Qi Wang,Fengchao Zhu,Guangming Zhu,Liang Zhang,Ning Li,Eryang Gao
2024-01-08
Abstract:Gesture recognition is an indispensable component of natural and efficient human-computer interaction technology, particularly in desktop-level applications, where it can significantly enhance people's productivity. However, the current gesture recognition community lacks a suitable desktop-level (top-view perspective) dataset for lightweight gesture capture devices. In this study, we have established a dataset named GR4DHCI. What distinguishes this dataset is its inherent naturalness, intuitive characteristics, and diversity. Its primary purpose is to serve as a valuable resource for the development of desktop-level portable applications. GR4DHCI comprises over 7,000 gesture samples and a total of 382,447 frames for both Stereo IR and skeletal modalities. We also address the variances in hand positioning during desktop interactions by incorporating 27 different hand positions into the dataset. Building upon the GR4DHCI dataset, we conducted a series of experimental studies, the results of which demonstrate that the fine-grained classification blocks proposed in this paper can enhance the model's recognition accuracy. Our dataset and experimental findings presented in this paper are anticipated to propel advancements in desktop-level gesture recognition research.
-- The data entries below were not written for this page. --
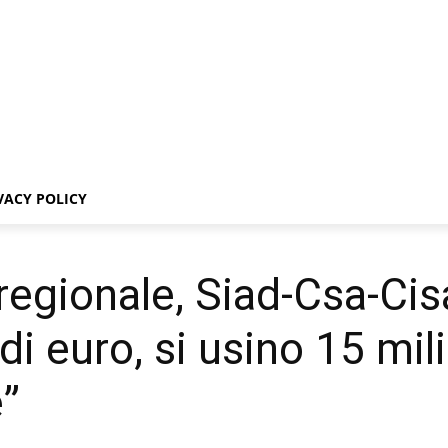
VACY POLICY
o regionale, Siad-Csa-Cis
i euro, si usino 15 mili
e”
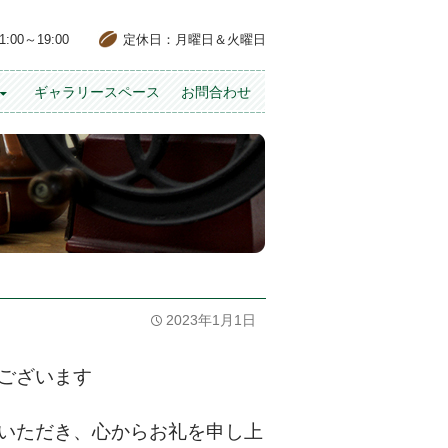
00～19:00
定休日：月曜日＆火曜日
ギャラリースペース
お問合わせ
2023年1月1日
ございます
いただき、心からお礼を申し上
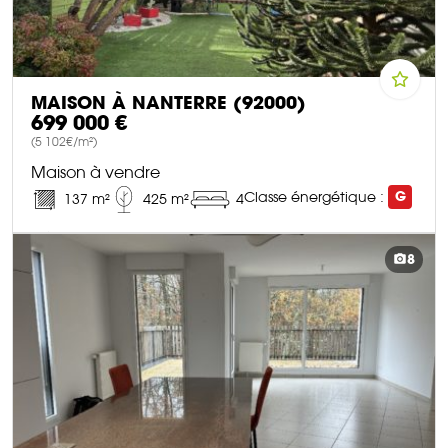
MAISON À NANTERRE (92000)
699 000 €
(5 102€/m²)
Maison à vendre
Classe énergétique :
G
137 m²
425 m²
4
DÉCOUVRIR CE BIEN
8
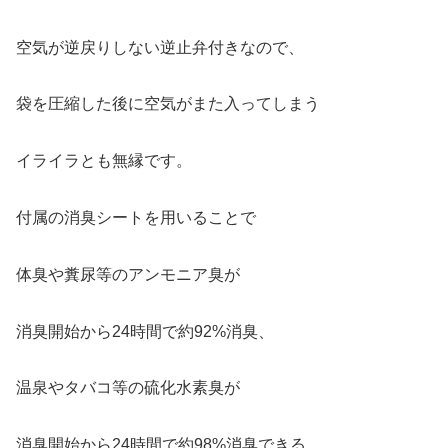
空気が逆戻りしない逆止弁付きなので、
袋を圧縮した後に空気がまた入ってしまう
イライラとも無縁です。
付属の消臭シートを用いることで
体臭や糞尿等のアンモニア臭が
消臭開始から24時間で約92%消臭、
温泉やタバコ等の硫化水素臭が
消臭開始から24時間で約98%消臭できる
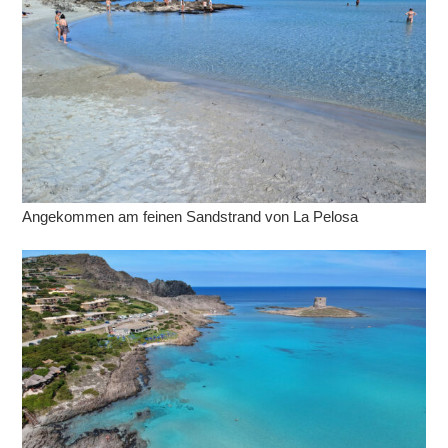
Angekommen am feinen Sandstrand von La Pelosa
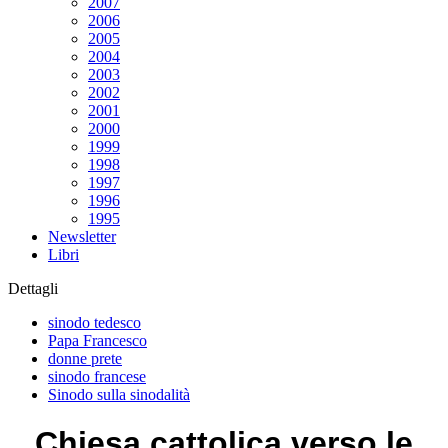
2007
2006
2005
2004
2003
2002
2001
2000
1999
1998
1997
1996
1995
Newsletter
Libri
Dettagli
sinodo tedesco
Papa Francesco
donne prete
sinodo francese
Sinodo sulla sinodalità
Chiesa cattolica verso le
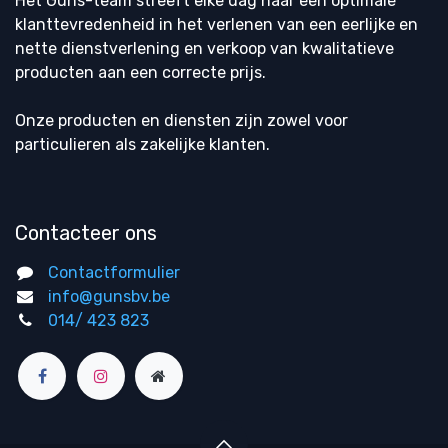
Het Guns-team streeft elke dag naar een optimale
klanttevredenheid in het verlenen van een eerlijke en
nette dienstverlening en verkoop van kwalitatieve
producten aan een correcte prijs.
Onze producten en diensten zijn zowel voor
particulieren als zakelijke klanten.
Contacteer ons
Contactformulier
info@gunsbv.be
014/ 423 823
Computer Vision and Pattern Recognition
What problem does this paper attempt to address?
This paper aims to address the lack of suitable datasets in the field of desktop-level gesture recognition. Current gesture recognition systems, especially in desktop applications, need improvement in efficiency and naturalness. The researchers have established a large-scale multimodal gesture recognition dataset named GR4DHCI, which consists of 7,339 dynamic gesture samples performed by 27 different hand poses, totaling 382,447 frames, divided into infrared and skeleton modes. The dataset emphasizes naturalness, intuitiveness, and diversity to accommodate long-term, fatigue-free use. By conducting experiments on the GR4DHCI dataset, the researchers propose a fine-grained classification block based on infrared images and skeleton motion, which improves the model's recognition accuracy. The experimental results show that this approach improves the recognition accuracy of both infrared and skeleton modes by 2.64% and 7.75% respectively. The paper also compares the GR4DHCI dataset with other existing gesture recognition datasets, pointing out that GR4DHCI is the first dataset designed specifically for desktop-level (overhead view) gesture recognition, covering a variety of hand poses and angle changes, increasing the diversity and authenticity of the data. In addition, the paper explores existing gesture recognition methods, including spatiotemporal networks and graph convolutional networks. Through experimental evaluation, the latest techniques on the GR4DHCI dataset, such as Res3D + ConvLSTM + MobileNet and TL-GCN, show improved performance when combined with the fine-grained classification block, demonstrating the effectiveness of the dataset and method. The paper expects GR4DHCI to contribute to the advancement of research in desktop-level gesture recognition.